**LISTED RECORDS**
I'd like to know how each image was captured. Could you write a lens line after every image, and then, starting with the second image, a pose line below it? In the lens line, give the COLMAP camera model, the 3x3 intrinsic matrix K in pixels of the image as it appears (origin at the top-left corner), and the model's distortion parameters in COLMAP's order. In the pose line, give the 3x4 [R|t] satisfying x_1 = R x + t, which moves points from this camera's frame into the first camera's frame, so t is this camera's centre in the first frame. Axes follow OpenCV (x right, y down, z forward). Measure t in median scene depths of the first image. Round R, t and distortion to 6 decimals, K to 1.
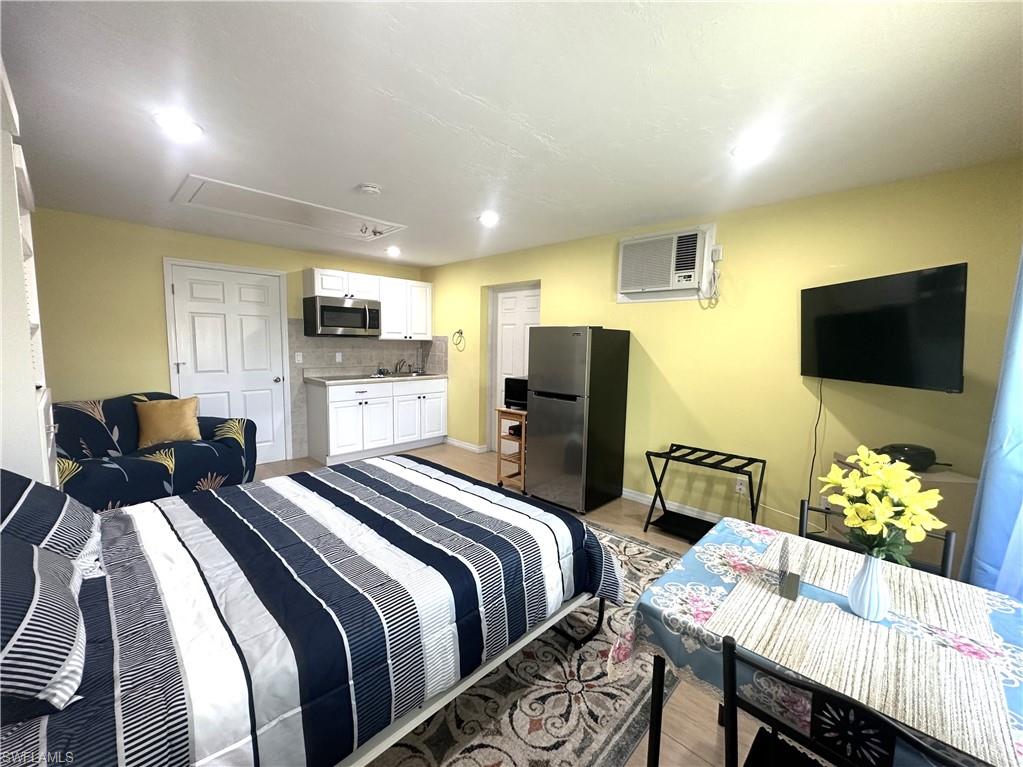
lens RADIAL K [[418.4, 0, 514.4], [0, 418.4, 384.1], [0, 0, 1]] dist [-0.000611, 0.000627]
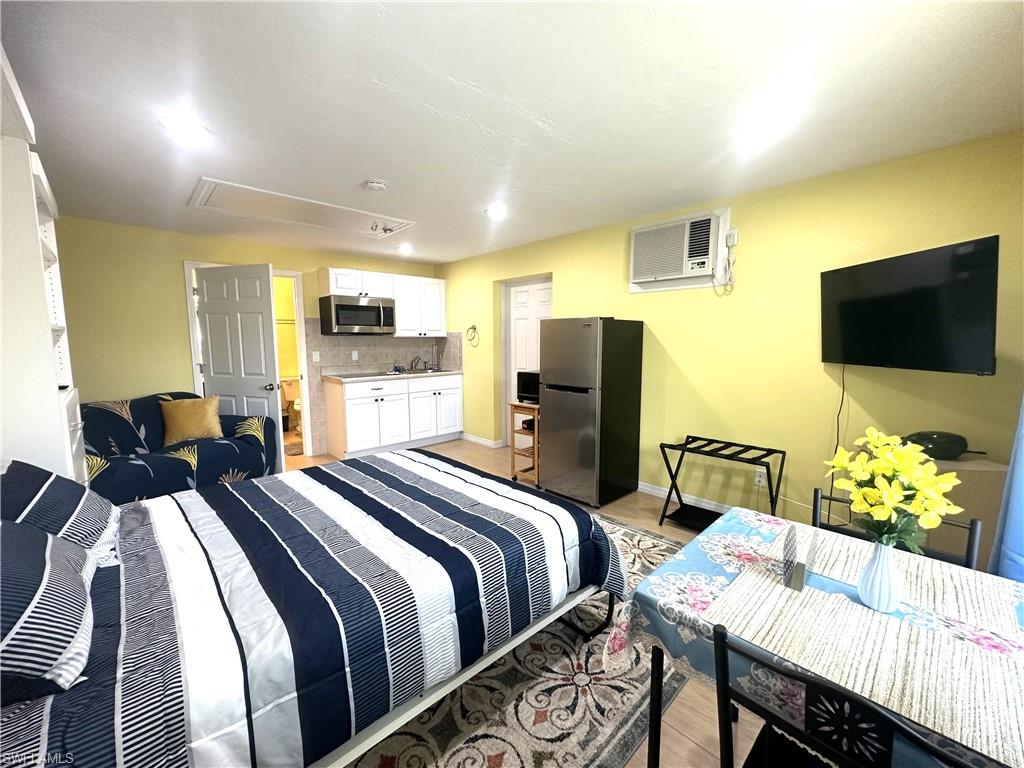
lens RADIAL K [[418.8, 0, 514.1], [0, 418.8, 384.7], [0, 0, 1]] dist [-0.000611, 0.000627]
pose [[0.998675, -0.017286, -0.048461, 0.029275], [0.017728, 0.999805, 0.008703, 0.011168], [0.048301, -0.009551, 0.998787, 0.008141]]
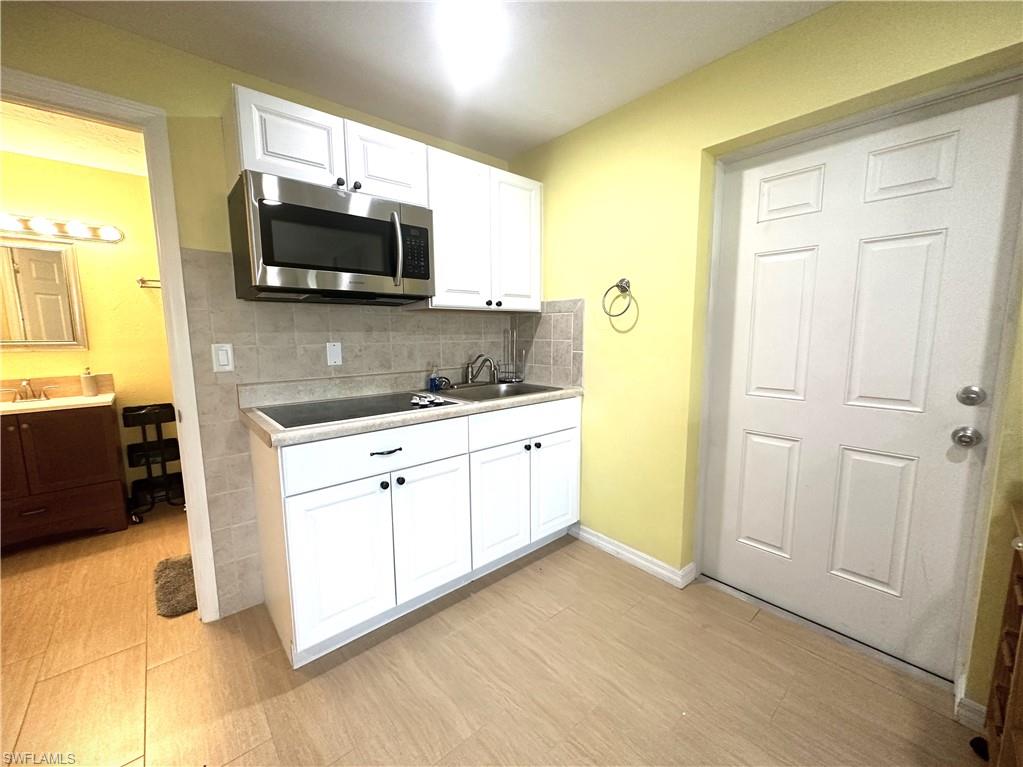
lens RADIAL K [[418.4, 0, 515.1], [0, 418.4, 382.7], [0, 0, 1]] dist [-0.000611, 0.000627]
pose [[0.996274, -0.015338, -0.084871, -0.464817], [0.017102, 0.999652, 0.020096, -0.090603], [0.084533, -0.021472, 0.996189, 1.348458]]
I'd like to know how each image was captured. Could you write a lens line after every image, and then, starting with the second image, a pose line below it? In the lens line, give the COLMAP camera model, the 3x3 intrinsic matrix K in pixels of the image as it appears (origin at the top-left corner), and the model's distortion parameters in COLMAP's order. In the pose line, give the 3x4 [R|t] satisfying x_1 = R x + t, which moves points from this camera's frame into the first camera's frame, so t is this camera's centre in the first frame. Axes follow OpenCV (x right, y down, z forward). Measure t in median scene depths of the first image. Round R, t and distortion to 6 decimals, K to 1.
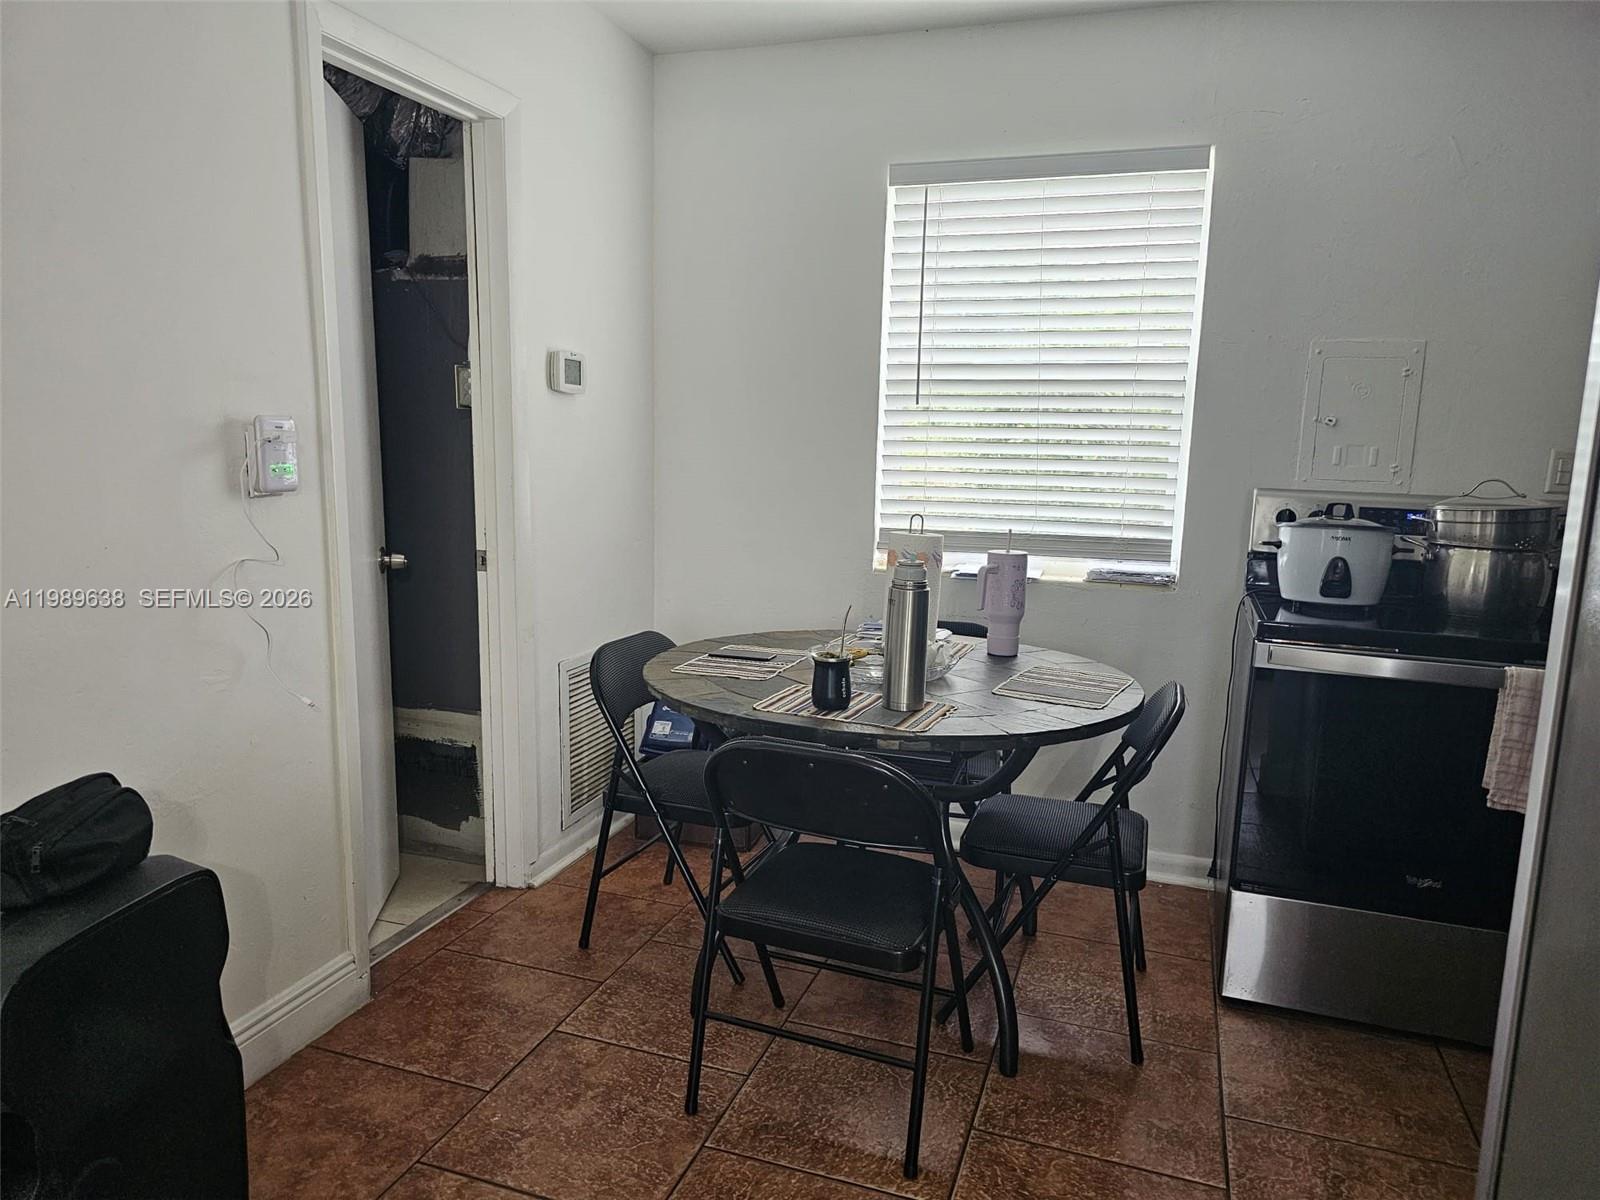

**ACTIVITY**
Copy the records from their first line through the line containing "-0.021472, 0.996189, 1.348458]]", including both ends, and leave the pictures out of your copy.

**WRITTEN RESPONSE**
I'd like to know how each image was captured. Could you write a lens line after every image, and then, starting with the second image, a pose line below it? In the lens line, give the COLMAP camera model, the 3x3 intrinsic matrix K in pixels of the image as it appears (origin at the top-left corner), and the model's distortion parameters in COLMAP's order. In the pose line, give the 3x4 [R|t] satisfying x_1 = R x + t, which moves points from this camera's frame into the first camera's frame, so t is this camera's centre in the first frame. Axes follow OpenCV (x right, y down, z forward). Measure t in median scene depths of the first image. Round R, t and distortion to 6 decimals, K to 1.
lens RADIAL K [[418.4, 0, 514.4], [0, 418.4, 384.1], [0, 0, 1]] dist [-0.000611, 0.000627]
lens RADIAL K [[418.8, 0, 514.1], [0, 418.8, 384.7], [0, 0, 1]] dist [-0.000611, 0.000627]
pose [[0.998675, -0.017286, -0.048461, 0.029275], [0.017728, 0.999805, 0.008703, 0.011168], [0.048301, -0.009551, 0.998787, 0.008141]]
lens RADIAL K [[418.4, 0, 515.1], [0, 418.4, 382.7], [0, 0, 1]] dist [-0.000611, 0.000627]
pose [[0.996274, -0.015338, -0.084871, -0.464817], [0.017102, 0.999652, 0.020096, -0.090603], [0.084533, -0.021472, 0.996189, 1.348458]]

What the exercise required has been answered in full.